● **Instructions for the task**: Using the records below, filter for lines that contain the string "your" and copy them out.

Saved data entries:
-=-=-=-=-

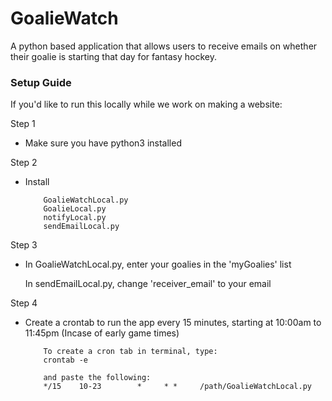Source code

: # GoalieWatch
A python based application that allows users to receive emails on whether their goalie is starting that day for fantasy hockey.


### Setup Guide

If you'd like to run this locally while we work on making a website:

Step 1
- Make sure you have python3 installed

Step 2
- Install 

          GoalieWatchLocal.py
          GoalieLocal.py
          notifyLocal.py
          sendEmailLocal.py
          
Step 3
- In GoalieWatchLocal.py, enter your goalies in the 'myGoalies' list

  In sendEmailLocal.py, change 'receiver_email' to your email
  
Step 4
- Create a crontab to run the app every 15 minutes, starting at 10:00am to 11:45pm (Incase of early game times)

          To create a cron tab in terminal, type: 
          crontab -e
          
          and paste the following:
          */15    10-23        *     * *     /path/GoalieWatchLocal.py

-=-=-=-=-

● **Response for this exercise**:
- In GoalieWatchLocal.py, enter your goalies in the 'myGoalies' list
  In sendEmailLocal.py, change 'receiver_email' to your email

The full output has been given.